DNA molecules are wound and rewound into complex structures that condense their immense lengths to a fraction of their actual size in order to fit their long strings of information into microscopic cells. But this 'packed' DNA that fits neatly into a cell also needs to be 'unpacked' periodically for gene expression and replication. When a gene is expressed, it is 'read' by protein machineries to create a messenger transcript that codes for more proteins. This requires DNA to be unwound from its double helix - a process that causes further twisting and coiling or 'overwinding' in regions of DNA elsewhere on the genome. Similarly, unwinding and overwinding also occurs when the genome replicates during reproduction. Therefore, at any given time, a cell's genetic material is in a constant state of structural flux - coils, supercoils, bends, twists and turns are formed, lost and reformed depending on the cell's state of activity.
A bacterial cell can be exposed to various environmental changes which include periods of starvation, lack of oxygen and unfavourable temperatures. Surviving these situations would require the bacterium to change its protein repertoire by altering the corresponding genetic expression profiles. Scientists have long thought that these changes could be effected through variations in the supercoiled structure of DNA. For example, the genomes of actively dividing cells under rich-nutrient conditions are known to be more underwound than the genomes of cells from the stationary phase when nutrients are scarce. In other words, supercoiling is likely to be sensitive to changes in the environment.
Although recent advancements in methodology have allowed researchers to study DNA supercoiling in human and yeast cells at local scales, this methodology has never been applied to bacterial genomes. Researchers from Aswin S. N. Seshasayee's group at NCBS and Prof. Sankar Adhya's team at NIH have currently applied these methods to study DNA supercoiling in bacteria at a fine-scale level. Using the chemical trimethylpsoralen, exposure to UV light and microarray technology, the research team have gained information on section-specific variations in genomic supercoiling within bacteria exposed to different external conditions.

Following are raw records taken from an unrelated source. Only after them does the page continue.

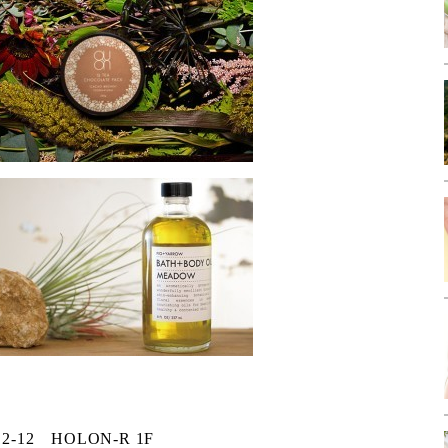
12 HOLON-R 1F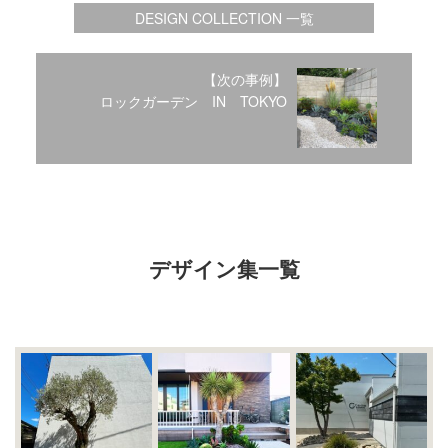
2017年2月
DESIGN COLLECTION 一覧
2017年1月
2016年12月
【次の事例】
2016年11月
ロックガーデン IN TOKYO
2016年10月
カテゴリー
未分類
デザイン集一覧
オーシャンサイドガーデン ブログ
ヤシの木・ユッカ・アガベ・シンボルツリー・植木の販売情報
THE PACIFIC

"We have measured DNA supercoiling at a fine-scale resolution in bacteria for the first time. This study provides proof-of-concept that the supercoiling of a genome is not uniform and that it varies locally across genes. It also provides evidence to support the hypothesis that bacterial cells could be regulating gene expression and their own physiologies by altering the structure of their genomes," says Avantika Lal, the first author of the publication in the journal Nature Communications that details these findings.
In order to study the effect of environmental stimuli on the supercoiling status of the bacterial genome, two populations of E. coli were used to simulate two different external conditions. One simulated a nutrient-rich situation where actively dividing cells represented a growing population; whereas the other represented a condition where a population had exhausted its nutrients and was in a 'stationary' phase. Since the binding of trimethylpsoralen to DNA is proportional to the amount of supercoiling in the DNA, one could study genome-wide patterns of winding under these two settings. The results have shown that E. coli cells in the 'stationary' phase display a gradient of supercoiling across their circular genomes. In actively dividing cells, however, this gradient was missing though the entire genome was more supercoiled than the genomes of cells from the 'stationary' phase.
"It is very early days yet, but this work paves the way to understanding which genes' expression are affected by the environment," says Avantika. "This work can potentially teach us how we could control cell physiology by altering genetic expression via changes to DNA supercoiling by altering external conditions," she adds.